Essa fúria persecutória, eumenídica, de Joel Leonardo leva-o a cometer outros erros de palmatória, como a designação de um recém-nomeado juiz do Tribunal de Contas e antigo Procurador da República, Manuel José Domingos, como instrutor do processo do conselheiro Santos, quando na verdade este só devia ser inquirido por um par, isto é, um juiz do Tribunal Supremo.

O que resulta do facto de não ter havido audição prévia à tomada de decisão de suspensão é que a deliberação de suspensão é nula, e certamente será o que o Plenário do Conselho deliberará quando apreciar o recurso entretanto interposto por Agostinho Santos.

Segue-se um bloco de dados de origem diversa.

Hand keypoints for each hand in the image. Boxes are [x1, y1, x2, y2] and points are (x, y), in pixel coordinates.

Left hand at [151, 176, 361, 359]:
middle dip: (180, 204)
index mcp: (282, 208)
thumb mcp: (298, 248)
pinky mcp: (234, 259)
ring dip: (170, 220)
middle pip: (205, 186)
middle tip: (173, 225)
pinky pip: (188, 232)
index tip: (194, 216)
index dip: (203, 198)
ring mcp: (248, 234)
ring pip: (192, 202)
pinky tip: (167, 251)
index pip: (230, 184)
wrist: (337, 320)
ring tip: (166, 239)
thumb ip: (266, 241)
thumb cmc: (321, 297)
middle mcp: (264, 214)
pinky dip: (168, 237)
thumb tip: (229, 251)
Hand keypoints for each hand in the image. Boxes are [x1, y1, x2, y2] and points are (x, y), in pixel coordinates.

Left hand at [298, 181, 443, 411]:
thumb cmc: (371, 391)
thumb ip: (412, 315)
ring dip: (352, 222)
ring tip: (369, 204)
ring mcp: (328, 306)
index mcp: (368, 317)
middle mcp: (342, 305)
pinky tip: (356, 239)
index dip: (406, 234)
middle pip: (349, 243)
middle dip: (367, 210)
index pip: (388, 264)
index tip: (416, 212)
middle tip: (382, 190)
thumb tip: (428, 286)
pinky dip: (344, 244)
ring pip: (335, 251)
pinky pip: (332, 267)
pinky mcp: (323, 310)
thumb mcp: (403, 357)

Aquilo a que temos assistido desde que Joel Leonardo foi nomeado presidente do Tribunal Supremo é a uma combinação desmoralizadora de inépcia e prepotência. Parece que Leonardo encara a magistratura como uma hierarquia de sargentos aquartelados, e não como uma estrutura independente em que cada juiz preside a um órgão de soberania próprio. Aliás, foi essa visão equívoca de Leonardo que levou à disparatada proposta de revisão constitucional na área da justiça.

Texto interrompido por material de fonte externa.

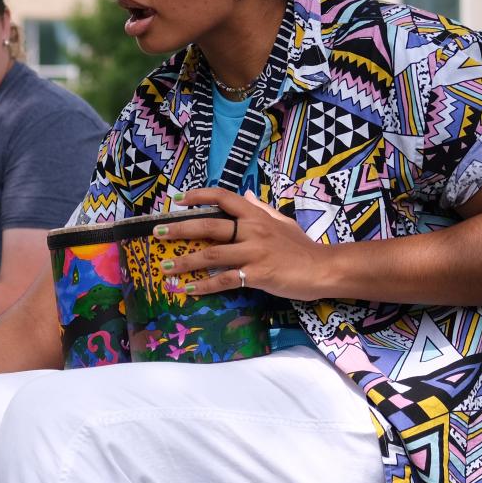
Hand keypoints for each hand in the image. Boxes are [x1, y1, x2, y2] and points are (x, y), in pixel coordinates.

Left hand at [158, 187, 332, 301]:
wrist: (324, 269)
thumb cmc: (301, 247)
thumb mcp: (282, 221)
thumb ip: (261, 208)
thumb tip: (244, 194)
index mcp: (256, 215)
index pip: (224, 197)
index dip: (199, 196)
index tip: (178, 200)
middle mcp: (252, 230)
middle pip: (209, 225)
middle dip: (180, 229)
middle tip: (158, 232)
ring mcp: (254, 252)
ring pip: (211, 254)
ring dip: (185, 261)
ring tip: (165, 266)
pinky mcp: (257, 274)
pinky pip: (225, 279)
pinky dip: (205, 285)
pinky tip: (189, 289)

Ser presidente do Tribunal Supremo não é para o poder judicial o mesmo que ser presidente da República para o poder executivo. Aliás, é mesmo muito diferente. A fazer alguma comparação, o presidente da República é o chefe do Executivo enquanto o presidente do Tribunal Supremo não passa de uma rainha de Inglaterra, com funções de dignidade, mas sem poder nenhum. É essa diferenciação que Joel Leonardo não percebe, o que está a trazer a maior das trapalhadas e confusões para o poder judicial.

Muito se fala de democracia no presente momento em Angola, e há que sublinhar que um poder judicial que aplique as leis e a constituição com imparcialidade é tão importante como as próprias eleições. Aliás, eleições, justas ou injustas, há em quase todo o mundo, mesmo na teocracia do Irão. O que não existe são juízes independentes que garantam os direitos fundamentais e as liberdades pessoais. Neste aspecto, é da maior importância que o caminho do poder judicial em Angola seja de rigor nas formas, liberdade na substância, promovendo o Estado de direito e o respeito pela lei.

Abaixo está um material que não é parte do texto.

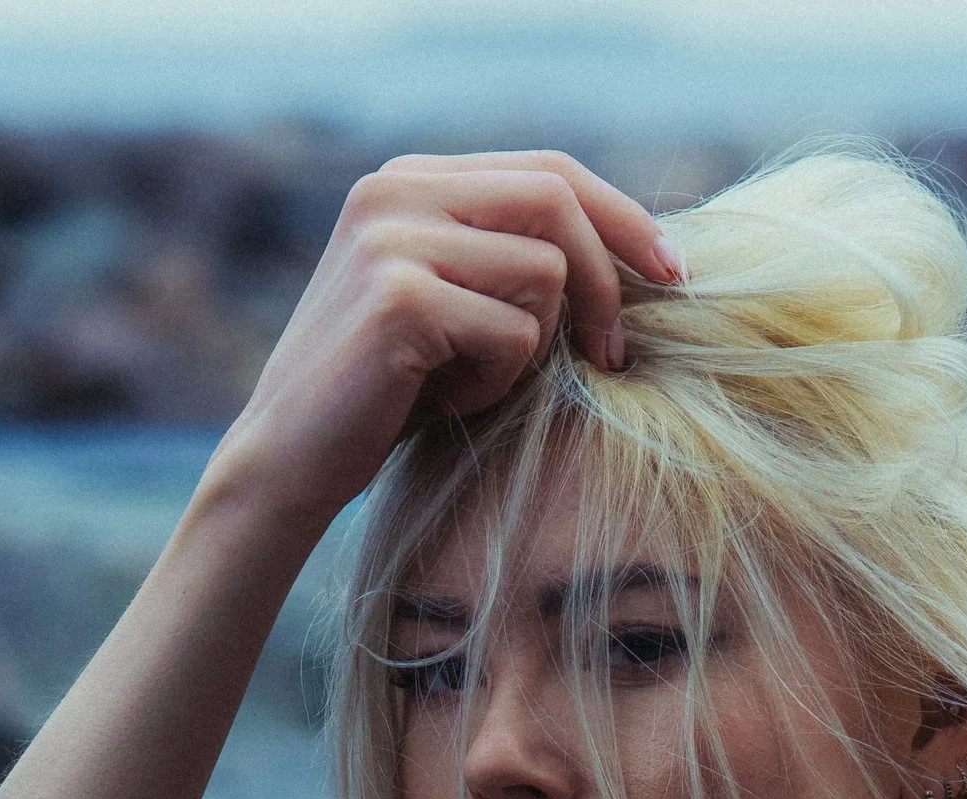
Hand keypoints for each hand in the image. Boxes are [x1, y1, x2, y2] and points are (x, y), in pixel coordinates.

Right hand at [204, 149, 682, 527]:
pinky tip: (444, 403)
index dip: (623, 218)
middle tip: (614, 358)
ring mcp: (393, 236)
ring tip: (471, 385)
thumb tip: (640, 254)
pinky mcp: (400, 296)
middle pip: (556, 200)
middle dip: (608, 282)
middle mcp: (397, 190)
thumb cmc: (388, 398)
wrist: (292, 460)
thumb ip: (514, 262)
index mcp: (411, 181)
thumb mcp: (456, 310)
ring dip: (531, 351)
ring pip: (544, 274)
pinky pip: (515, 334)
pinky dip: (498, 384)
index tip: (674, 273)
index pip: (548, 170)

O que se vê, neste momento, é a quartelização do poder judicial, a sua submissão à vontade de um juiz impreparado e desrespeitador das formas que garantem a Constituição. Não queremos ter passado de uma mercearia, onde tudo se negociava, para um quartel. É tempo de acabar com as anormalidades na justiça e colocar nos lugares pessoas que tenham noção da dignidade e do real valor da magistratura numa sociedade democrática e bem governada. Nesse sentido, a sociedade civil exige que seja instaurado um inquérito à actuação de Joel Leonardo como presidente do Tribunal Supremo. A sua actividade tem sido pejada de casos revelando falta de preparação e dignidade para ocupar esta nobre função. Em última análise, cabe ao presidente da República, o supremo magistrado da nação e garante do funcionamento constitucional e da edificação do Estado de direito, promover tal inquérito através dos órgãos competentes. Não se pode esperar mais para ter um poder judicial estritamente cumpridor da lei e do direito.